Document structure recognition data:
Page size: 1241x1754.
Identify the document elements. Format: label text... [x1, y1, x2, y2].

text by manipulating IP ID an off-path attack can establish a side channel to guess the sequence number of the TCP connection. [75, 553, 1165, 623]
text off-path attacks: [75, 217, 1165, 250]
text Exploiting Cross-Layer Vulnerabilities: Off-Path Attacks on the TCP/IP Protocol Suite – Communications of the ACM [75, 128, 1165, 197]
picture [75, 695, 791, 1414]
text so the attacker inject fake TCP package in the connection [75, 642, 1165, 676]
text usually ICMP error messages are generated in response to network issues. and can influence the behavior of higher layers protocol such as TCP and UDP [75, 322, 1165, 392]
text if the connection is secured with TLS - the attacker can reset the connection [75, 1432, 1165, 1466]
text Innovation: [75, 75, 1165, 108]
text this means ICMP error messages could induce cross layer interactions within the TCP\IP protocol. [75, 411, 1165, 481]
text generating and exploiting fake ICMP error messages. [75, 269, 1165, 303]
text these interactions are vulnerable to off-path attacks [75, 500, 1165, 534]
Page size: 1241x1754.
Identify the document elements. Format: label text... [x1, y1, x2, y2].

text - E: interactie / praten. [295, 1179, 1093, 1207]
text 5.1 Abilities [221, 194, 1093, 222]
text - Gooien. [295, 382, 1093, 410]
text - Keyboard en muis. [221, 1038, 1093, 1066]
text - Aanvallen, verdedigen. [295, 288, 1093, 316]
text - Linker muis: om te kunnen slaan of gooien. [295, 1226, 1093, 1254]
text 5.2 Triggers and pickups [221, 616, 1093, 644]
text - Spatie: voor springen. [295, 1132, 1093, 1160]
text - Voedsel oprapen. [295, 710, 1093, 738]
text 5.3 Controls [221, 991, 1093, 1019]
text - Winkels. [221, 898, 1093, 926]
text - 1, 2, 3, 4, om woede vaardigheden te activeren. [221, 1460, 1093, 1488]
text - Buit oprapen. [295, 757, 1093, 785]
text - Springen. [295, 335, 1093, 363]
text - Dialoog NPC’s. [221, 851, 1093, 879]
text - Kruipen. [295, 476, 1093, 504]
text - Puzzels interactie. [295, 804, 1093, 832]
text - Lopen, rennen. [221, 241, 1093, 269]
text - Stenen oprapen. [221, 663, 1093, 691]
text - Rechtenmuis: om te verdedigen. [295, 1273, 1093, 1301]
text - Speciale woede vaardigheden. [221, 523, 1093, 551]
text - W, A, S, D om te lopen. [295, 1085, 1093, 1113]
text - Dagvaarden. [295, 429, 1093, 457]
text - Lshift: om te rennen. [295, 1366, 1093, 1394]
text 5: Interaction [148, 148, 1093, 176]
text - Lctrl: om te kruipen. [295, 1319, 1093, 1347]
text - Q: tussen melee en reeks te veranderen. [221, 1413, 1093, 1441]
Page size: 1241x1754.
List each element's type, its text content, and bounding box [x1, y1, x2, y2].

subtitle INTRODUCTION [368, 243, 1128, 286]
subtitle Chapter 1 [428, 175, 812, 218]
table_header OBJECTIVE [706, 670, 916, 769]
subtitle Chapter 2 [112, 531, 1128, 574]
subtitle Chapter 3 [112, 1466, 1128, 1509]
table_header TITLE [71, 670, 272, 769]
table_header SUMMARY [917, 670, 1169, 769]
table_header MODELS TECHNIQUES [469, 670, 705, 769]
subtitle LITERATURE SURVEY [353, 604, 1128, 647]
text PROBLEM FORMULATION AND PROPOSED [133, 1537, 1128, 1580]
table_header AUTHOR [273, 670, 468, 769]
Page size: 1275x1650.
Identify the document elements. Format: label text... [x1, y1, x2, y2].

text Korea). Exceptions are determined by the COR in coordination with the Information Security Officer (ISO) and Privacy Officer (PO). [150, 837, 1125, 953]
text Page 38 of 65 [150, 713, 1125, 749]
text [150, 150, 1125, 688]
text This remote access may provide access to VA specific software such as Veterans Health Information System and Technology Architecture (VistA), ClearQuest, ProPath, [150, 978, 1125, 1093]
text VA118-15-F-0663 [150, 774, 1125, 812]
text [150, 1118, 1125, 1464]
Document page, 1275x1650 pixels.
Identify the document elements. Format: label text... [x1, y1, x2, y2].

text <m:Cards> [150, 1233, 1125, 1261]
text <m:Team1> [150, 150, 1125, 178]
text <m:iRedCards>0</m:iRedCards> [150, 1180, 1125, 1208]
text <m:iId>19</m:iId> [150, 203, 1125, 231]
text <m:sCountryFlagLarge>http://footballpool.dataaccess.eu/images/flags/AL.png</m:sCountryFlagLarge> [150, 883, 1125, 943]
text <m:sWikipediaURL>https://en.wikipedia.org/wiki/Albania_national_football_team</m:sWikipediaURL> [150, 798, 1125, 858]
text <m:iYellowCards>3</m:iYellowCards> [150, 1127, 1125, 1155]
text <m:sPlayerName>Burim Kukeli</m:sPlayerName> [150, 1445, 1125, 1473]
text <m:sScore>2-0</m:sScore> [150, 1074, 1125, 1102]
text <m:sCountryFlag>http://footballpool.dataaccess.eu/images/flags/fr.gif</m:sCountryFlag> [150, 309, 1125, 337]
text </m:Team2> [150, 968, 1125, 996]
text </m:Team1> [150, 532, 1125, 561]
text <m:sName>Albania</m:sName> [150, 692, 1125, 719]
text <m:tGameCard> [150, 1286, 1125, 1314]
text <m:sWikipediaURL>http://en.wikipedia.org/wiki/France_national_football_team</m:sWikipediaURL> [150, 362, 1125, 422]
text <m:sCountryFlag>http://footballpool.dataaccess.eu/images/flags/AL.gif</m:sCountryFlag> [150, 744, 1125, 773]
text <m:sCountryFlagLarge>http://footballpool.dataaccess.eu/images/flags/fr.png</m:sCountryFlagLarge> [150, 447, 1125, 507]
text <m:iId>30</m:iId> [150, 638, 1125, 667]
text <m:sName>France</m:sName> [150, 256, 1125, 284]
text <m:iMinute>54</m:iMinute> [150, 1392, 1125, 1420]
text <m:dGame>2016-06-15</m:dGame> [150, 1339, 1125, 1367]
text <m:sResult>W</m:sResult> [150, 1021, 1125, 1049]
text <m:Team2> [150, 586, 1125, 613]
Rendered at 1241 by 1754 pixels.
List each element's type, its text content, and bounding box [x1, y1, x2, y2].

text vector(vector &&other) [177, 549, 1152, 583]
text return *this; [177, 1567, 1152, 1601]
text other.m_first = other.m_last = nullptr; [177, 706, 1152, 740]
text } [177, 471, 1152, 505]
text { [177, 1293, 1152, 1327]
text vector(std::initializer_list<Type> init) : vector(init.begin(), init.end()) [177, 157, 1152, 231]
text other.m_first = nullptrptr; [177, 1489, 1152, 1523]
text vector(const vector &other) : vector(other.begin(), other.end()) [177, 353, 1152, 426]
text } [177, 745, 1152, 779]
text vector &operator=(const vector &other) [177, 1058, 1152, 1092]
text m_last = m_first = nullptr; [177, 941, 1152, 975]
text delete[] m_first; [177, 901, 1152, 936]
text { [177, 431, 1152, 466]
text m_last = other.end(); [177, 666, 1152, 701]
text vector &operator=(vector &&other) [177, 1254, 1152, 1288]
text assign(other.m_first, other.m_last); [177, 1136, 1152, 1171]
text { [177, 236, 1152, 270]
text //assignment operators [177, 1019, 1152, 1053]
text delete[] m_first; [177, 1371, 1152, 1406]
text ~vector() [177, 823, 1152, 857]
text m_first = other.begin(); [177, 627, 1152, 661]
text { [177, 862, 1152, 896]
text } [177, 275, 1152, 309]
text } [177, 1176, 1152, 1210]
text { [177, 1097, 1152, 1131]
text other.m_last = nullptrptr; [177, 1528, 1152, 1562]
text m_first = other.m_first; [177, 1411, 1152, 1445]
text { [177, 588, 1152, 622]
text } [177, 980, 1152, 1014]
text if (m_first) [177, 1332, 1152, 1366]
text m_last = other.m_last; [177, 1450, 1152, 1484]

Aim of the task: Copy every line from the entries that contains the word "ICMP".

Result of this task:
text usually ICMP error messages are generated in response to network issues. and can influence the behavior of higher layers protocol such as TCP and UDP [75, 322, 1165, 392]
text this means ICMP error messages could induce cross layer interactions within the TCP\IP protocol. [75, 411, 1165, 481]
text generating and exploiting fake ICMP error messages. [75, 269, 1165, 303]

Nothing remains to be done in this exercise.